For one thing, they show how history – the truth of what happened at particular moments or periods in the past – can be buried beneath more palatable myths. For another, they reveal how race and racism have always been at the center of the American experience. For still another, they underscore that anti-Black bigotry has always been the cornerstone of America’s tradition of exclusion – the “evil twin,” if you will, of the nation’s vaunted tradition of inclusion.
For example, contrary to the naïve predictions of the first weeks after President Obama’s 2008 election, his tenure has proven how a powerful force what one might call the Jim Crow Impulse remains in American society.

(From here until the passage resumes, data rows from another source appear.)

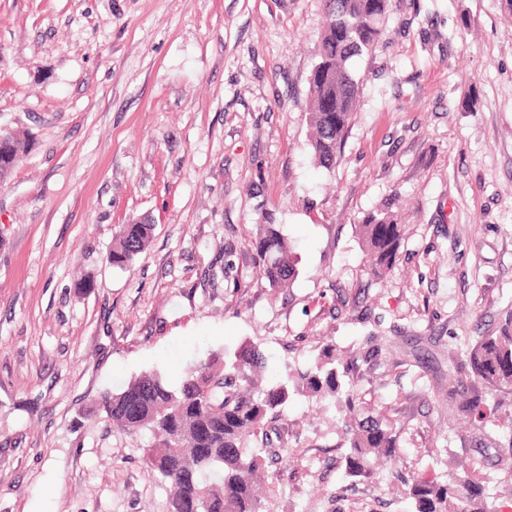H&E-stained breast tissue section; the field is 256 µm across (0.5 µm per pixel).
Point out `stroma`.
I'll use <instances>...</instances> for the list:
<instances>
[{
  "mask_svg": "<svg viewBox=\"0 0 512 512\" xmlns=\"http://www.w3.org/2000/svg\"><path fill=\"white\" fill-rule=\"evenodd\" d=\"M323 25L321 0H0V125L30 141L0 177V512H167L147 437L86 411L247 338L270 381L335 338L401 427L399 463L355 484L335 407L291 404L278 512H408L396 470L479 447L442 390L512 306V18L391 0L329 170L306 121ZM387 210L406 229L378 279L355 227ZM268 214L300 270L280 293L247 246ZM132 217L153 238L118 270ZM154 224L145 218H133L121 224L112 242L106 260L113 268L127 269L148 246Z\"/></svg>",
  "mask_w": 512,
  "mask_h": 512,
  "instance_id": "35a3bbf8",
  "label": "stroma"
}]
</instances>
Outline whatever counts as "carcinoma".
I'll return each instance as SVG.
<instances>
[{
    "label": "carcinoma",
    "mask_w": 512,
    "mask_h": 512,
    "mask_svg": "<svg viewBox=\"0 0 512 512\" xmlns=\"http://www.w3.org/2000/svg\"><path fill=\"white\" fill-rule=\"evenodd\" d=\"M325 22L317 46L307 112L309 145L316 164L329 170L348 128L357 96L350 70L353 58L376 49L380 23L389 0H322ZM8 156L0 159V176L29 150V140L12 132ZM372 275L381 277L396 262L402 225L389 212L372 214L355 225ZM154 225L133 218L119 226L106 260L126 269L148 246ZM258 278L278 293L293 287L298 260L280 225L267 218L248 241ZM448 415L465 416L492 428L500 421L504 396L512 395V308L495 329L466 346L464 358L448 356ZM265 368L260 345L244 341L232 353L210 352L184 371L179 385L158 372L131 378L118 391L105 392L95 415L130 437L147 434L146 464L169 484L168 512L177 503L201 499L207 512H276L267 493L268 464L279 457V422L299 399L319 404L331 400L343 412L347 451L343 467L354 483L378 479L376 463L397 461L400 428L388 407L365 408L364 394L350 372L347 352L330 340L312 364L288 369L268 386L257 381ZM481 381L499 395L488 405L472 389ZM483 452L468 458L462 474L444 480H404L410 512H503L485 487Z\"/></svg>",
    "instance_id": "1"
}]
</instances>
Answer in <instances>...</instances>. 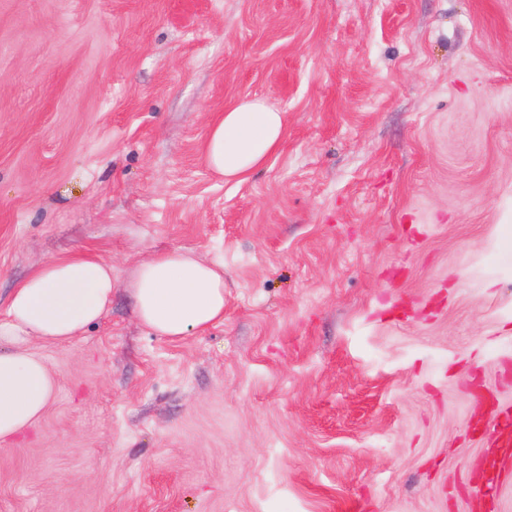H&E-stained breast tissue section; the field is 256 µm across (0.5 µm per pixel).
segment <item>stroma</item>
I'll use <instances>...</instances> for the list:
<instances>
[{"label":"stroma","instance_id":"35a3bbf8","mask_svg":"<svg viewBox=\"0 0 512 512\" xmlns=\"http://www.w3.org/2000/svg\"><path fill=\"white\" fill-rule=\"evenodd\" d=\"M286 114L238 185L245 97ZM112 306L0 443V512H512V0H0V315L46 261ZM224 265L168 340L128 283ZM284 112L267 99L239 101L224 110L210 128L206 153L225 183H240L262 168L280 146ZM137 320L156 336L178 340L224 322V265L192 251L154 253L128 284Z\"/></svg>","mask_w":512,"mask_h":512}]
</instances>
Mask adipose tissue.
Instances as JSON below:
<instances>
[{
    "mask_svg": "<svg viewBox=\"0 0 512 512\" xmlns=\"http://www.w3.org/2000/svg\"><path fill=\"white\" fill-rule=\"evenodd\" d=\"M284 114L255 97L227 108L210 128L208 163L225 182L262 168L280 146ZM137 320L178 340L224 321V267L175 249L140 261L128 284ZM112 303V267L88 251L51 259L13 289L0 317V442L32 426L57 389L31 341L70 342L101 320Z\"/></svg>",
    "mask_w": 512,
    "mask_h": 512,
    "instance_id": "adipose-tissue-1",
    "label": "adipose tissue"
}]
</instances>
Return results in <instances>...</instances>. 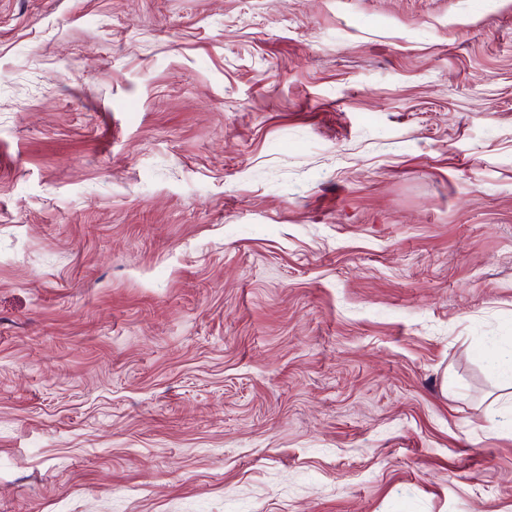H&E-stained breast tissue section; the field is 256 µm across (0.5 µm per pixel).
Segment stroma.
<instances>
[{"instance_id":"obj_1","label":"stroma","mask_w":512,"mask_h":512,"mask_svg":"<svg viewBox=\"0 0 512 512\" xmlns=\"http://www.w3.org/2000/svg\"><path fill=\"white\" fill-rule=\"evenodd\" d=\"M0 512H512V0H0Z\"/></svg>"}]
</instances>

Writing in the May 27 issue of Politico.com magazine, Dartmouth College historian Randall Balmer corrects the notion that religious right was formed to oppose the 1973 U.S. Supreme Court decision in Roe v. Wade, which legalized abortion.
Actually, as Balmer shows in “The Real Origins of the Religious Right,” much of the evangelical leadership at the time either approved of the decision or was largely indifferent to it. One reason for that, Balmer writes, was that many considered the campaign to outlaw abortion a “Catholic issue.”
He contends that the religious right’s true beginnings occurred nearly half a decade earlier. That’s when White evangelicals in the South began establishing all-White “Christian academies” in response to the possibility that the political victories of the Civil Rights Movement would actually bring integration to public schools throughout the region.
Balmer cites the Green v. Kennedy federal court lawsuit of 1970 as pivotal.
The previous year, a group of Black parents in Holmes County, Miss. had sued the U.S. Treasury Department to prevent it granting tax-exempt status to three new Whites-only K-12 private academies there. The backdrop to the suit was that when federally-mandated desegregation had been implemented in the county’s public school system that very year, the number of White students in the public schools declined from 771 to 28. The next year, 1970, every White school-age student in the county was enrolled in a Whites-only academy.
The Black parents argued that those schools’ discrimination policies made them ineligible for federal support. A federal court issued a preliminary injunction in favor of the parents; and later that year the Nixon administration ordered the Internal Revenue Service to issue new regulations denying tax-exempt status to all such “seg academies.” The religious right’s fury at that ruling festered until 1979, when, as Balmer writes, its leader “seized on abortion not for moral reason, but as a rallying cry to deny President Jimmy Carter a second term. … Because the anti-abortion crusade was more palatable than [its] real motive: protecting segregated schools.”
Gerald Horne, professor at the University of Houston, contends in his just-published book, The Counter-Revolution of 1776: Slave Resistance and the Origin of the United States of America, that it wasn’t “liberty” but the protection of White economic and racial advantage that forged the successful settler rebellion that created the United States of America.
In other words, the American War of Independence wasn’t a revolution. It was a “counter-revolution” to protect the British colonists’ use of African slavery as the foundation of their economic well-being. That’s one reason it was overwhelmingly led by wealthy merchants – not only slave owners and slave traders in the South, but titans of the Northern-centered banking, insurance, manufacturing and shipping industries as well. (In fact, the most prominent slave traders of the period lived in Massachusetts and Rhode Island.)
The supporting evidence Horne presents from the decades of 1688 to 1776 that are the book’s focus is voluminous and persuasive. It includes his extensive discussion of the intrigues and wars among Britain, France and Spain over their North American possessions; the influence of the continual slave revolts in the Caribbean as well as on the North American mainland; and, ultimately, Britain’s use of African soldiers in the troops it sent to police its increasingly troublesome colonists.
All this, and more, Horne asserts played a role in the “grimy origin” of the United States. But at its center was the issue of the presence and status of the African-becoming African-American peoples whose enslavement was the source of White wealth and power in the New World.
That’s a perspective worth remembering as the U.S. prepares to celebrate its counter-revolutionary war of independence.